Formentera es la cuarta isla del archipiélago Balear
en cuanto a extensión, 82 Km², formando junto
con su vecina Ibiza las Islas Pitiusas. Está situada
entre los paralelos 38.º 40' y 38.º 49' latitud
Norte y los Meridianos 1.º 17' y 1.º 28' al
Este de Greenwich. Se halla separada de la isla de Ibiza
por un canal de unos 3,6 Km. La distancia entre los puertos
de Ibiza y Formentera es de 11 millas náuticas.
Su forma es alargada de Este a Oeste prolongándose
en este extremos por el Cap de Barbaria hacia el Sur y
las puntas de Sa Pedrera y Borronar al Norte.
Morfológicamente, aparece constituida por dos formaciones
muy diferenciadas: al Este la Meseta de La Mola (192 m.
de altura) que da lugar a una costa acantilada, y la llanura
del Oeste, sobre la que se alza Puig Guillem (106 m.).
Estos dos núcleos están unidos por un brazo
de tierra de 3 Km de longitud que forma la platja de Mitjorn.
Geológicamente está constituida por dos
plataformas miocénicas de forma tabular elevadas
sobre el mar, La Mola al SE y el Cap de Barbaria-Pla del
Rei al SW, unidas por una estrecha franja de 1,5 km de
ancho y 5 km de longitud, con una zona deprimida al Norte
en la que se encuentran las dos lagunas o "estanys",
S'Estany des Peix y S'Estany Pudent.
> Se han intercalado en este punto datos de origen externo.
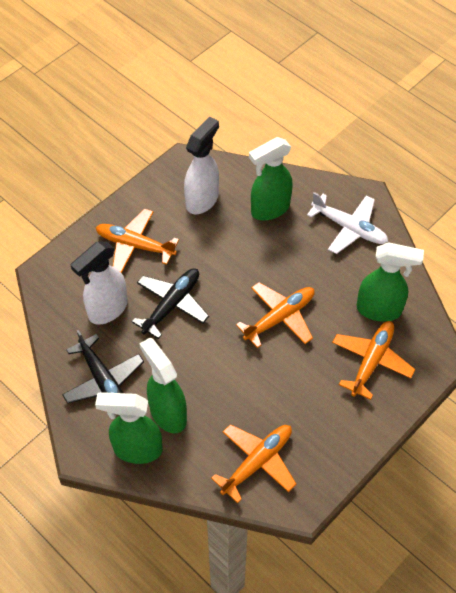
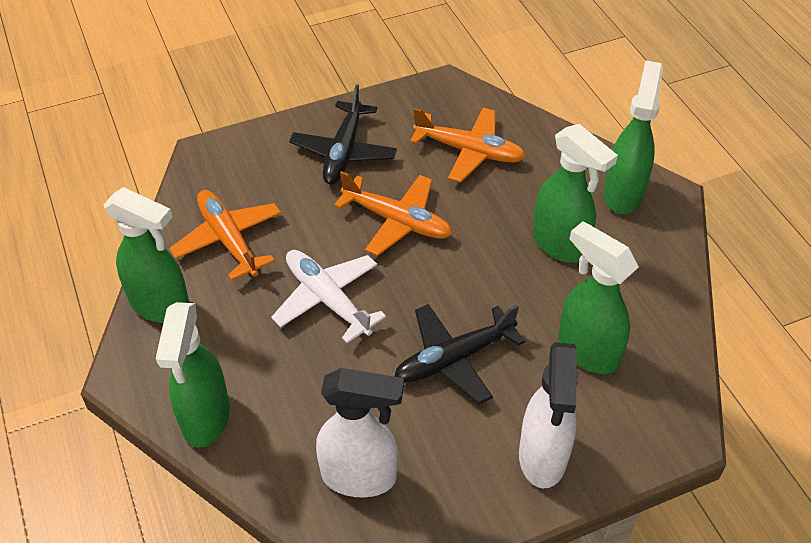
green spray bottle: [95,392,163,464] [139,338,187,433] [249,137,293,221] [357,242,424,322] = 4 -> [103,187,189,323] [156,302,230,448] [533,124,618,263] [558,221,639,374] [604,60,663,214] = 5
orange plane: [95,209,179,273] [211,424,296,503] [236,282,315,348] [332,321,415,400] = 4 -> [169,190,281,281] [334,171,453,256] [410,108,526,182] = 3

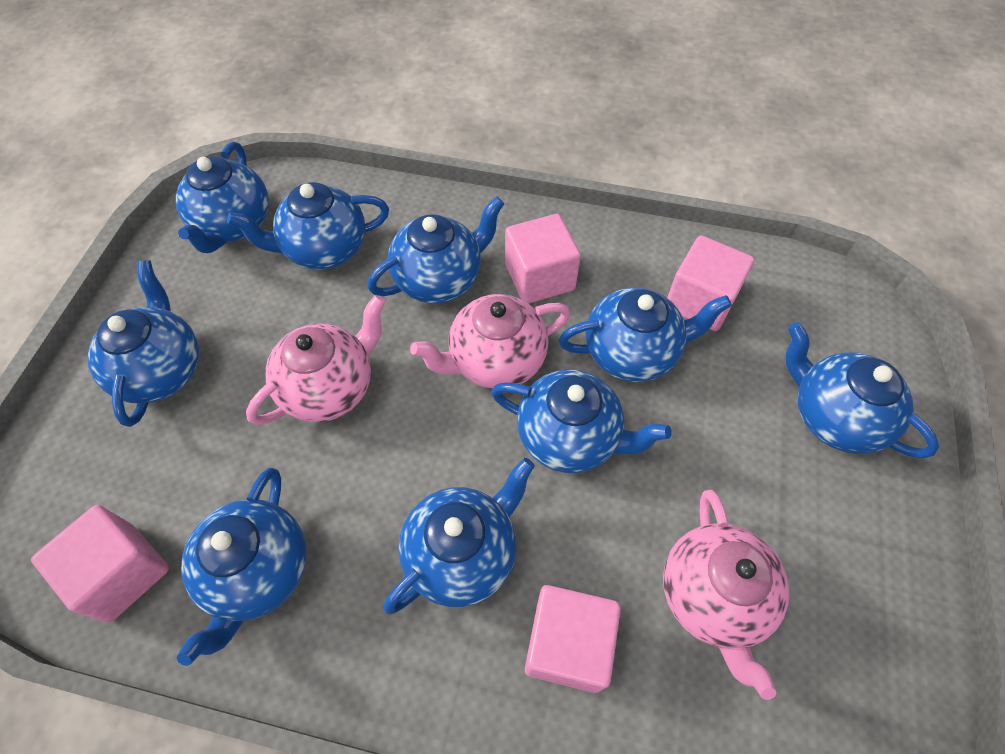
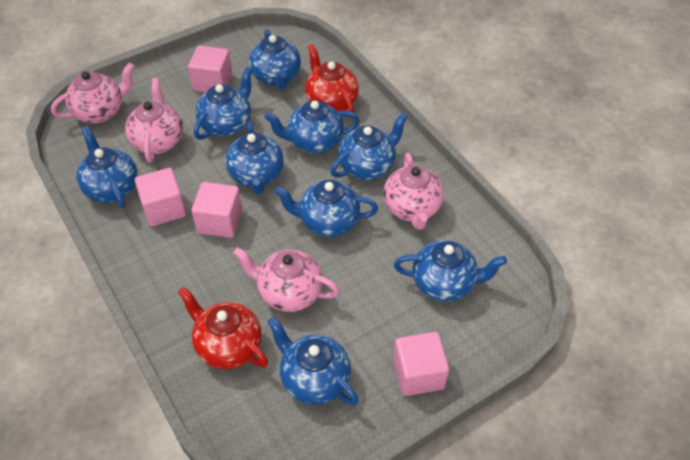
pink teapot: [246,295,385,425] [410,294,571,389] [663,490,789,700] = 3 -> [51,62,135,123] [125,78,183,162] [233,247,339,312] [383,153,444,230] = 4
red teapot: none = 0 -> [178,287,268,369] [305,44,359,117] = 2

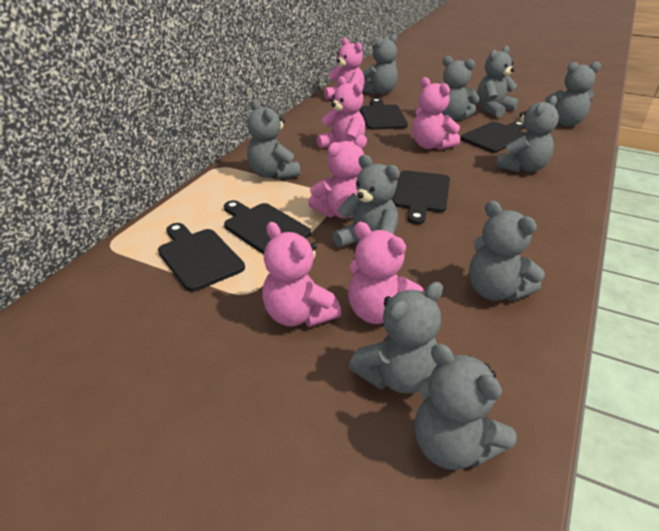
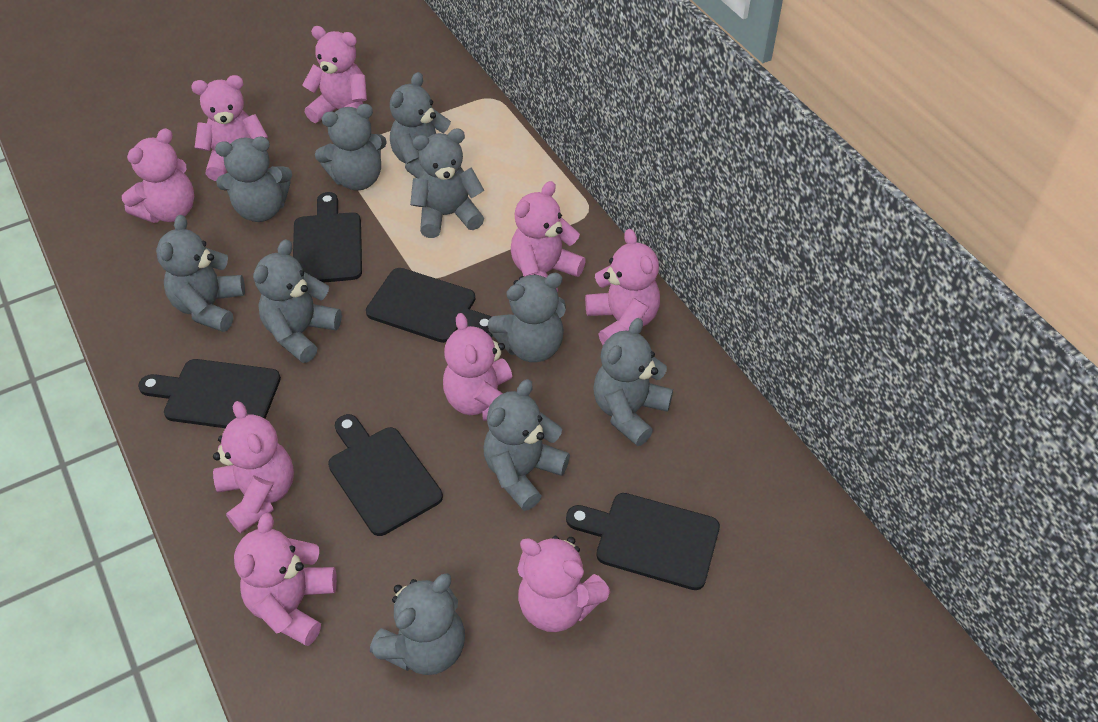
pink teddy bear: [262,222,341,327] [308,135,367,218] [317,76,365,148] [324,38,365,100] [348,222,423,324] [412,77,460,150] = 6 -> [122,128,194,223] [191,75,268,181] [213,401,294,533] [234,513,337,646] [302,26,367,123] [443,313,512,421] [511,181,586,291] [517,536,610,632] [585,229,660,345] = 9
El origen geológico
de la isla está unido al de todas las Baleares,
y en particular al de Ibiza. Su historia geológica
es breve y simple, encontrándose únicamente
sustratos geológicos pertenecientes al Mioceno
y al Cuaternario. Los materiales miocénicos están
limitados a las zonas más elevadas como los acantilados
de La Mola, Cap de Barbaria, Punta Prima y Punta Pedrera.
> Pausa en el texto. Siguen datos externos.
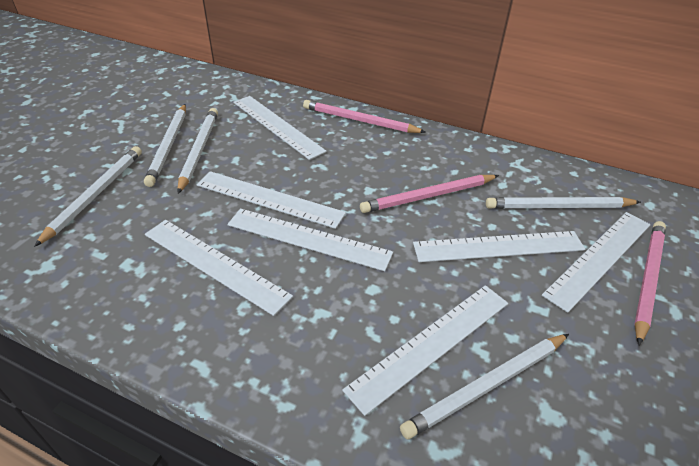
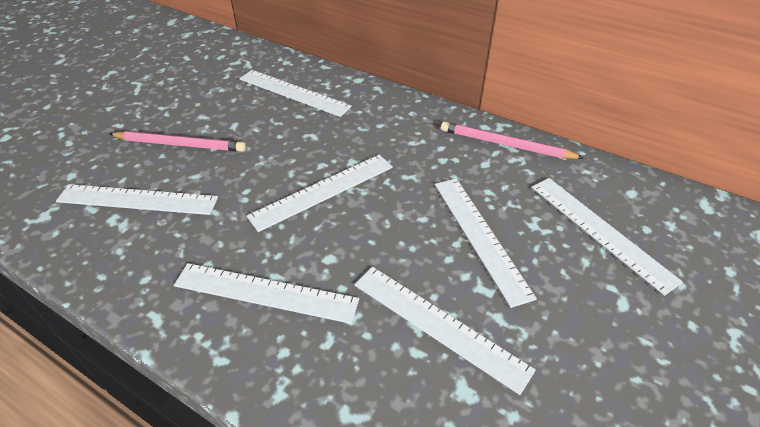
pink pencil: [303,100,426,133] [360,175,499,213] [634,221,666,345] = 3 -> [109,131,246,152] [441,121,584,159] = 2
white pencil: [34,146,142,247] [144,104,186,187] [177,108,218,194] [400,334,569,440] [486,197,641,209] = 5 -> none = 0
El resto de la isla lo forman sedimentos y aluviones depositados
durante el cuaternario.
Los suelos de Formentera son, en general, de baja productividad,
poco profundos y muy pedregosos, con costra calcárea
en ocasiones aflorante y con un alto porcentaje de arena
en la mayoría de las zonas. Una de los graves problemas
de Formentera, respecto de sus suelos, es el de la fuerte
erosión hídrica. Las escasas lluvias pueden
llegar a ser extremas, erosionando el suelo con una perdida
de sustrato muy importante. Son estos procesos erosivos
los que ponen al descubierto la costra calcárea,
subyacente en gran parte de la isla, incrementando aún
más las dificultades para la agricultura.
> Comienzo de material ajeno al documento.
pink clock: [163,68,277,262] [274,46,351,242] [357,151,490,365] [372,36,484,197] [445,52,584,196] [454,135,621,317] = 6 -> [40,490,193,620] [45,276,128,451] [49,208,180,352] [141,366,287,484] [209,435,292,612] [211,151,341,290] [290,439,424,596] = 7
Formentera sigue conservando íntegro todo su carácter.
El turismo que la escoge lo hace precisamente a causa
de su belleza y tranquilidad, lo cual contribuye todavía
más a preservar sus encantos. Esto explica porqué
la industria turística de la isla no suele tener
momentos de crisis. Cuando se plantearon algunos grandes
proyectos, el rechazo por parte de la comunidad formenterense
fue unánime. Formentera lucha por encontrar y mantener
ese equilibrio entre modernidad y tradición.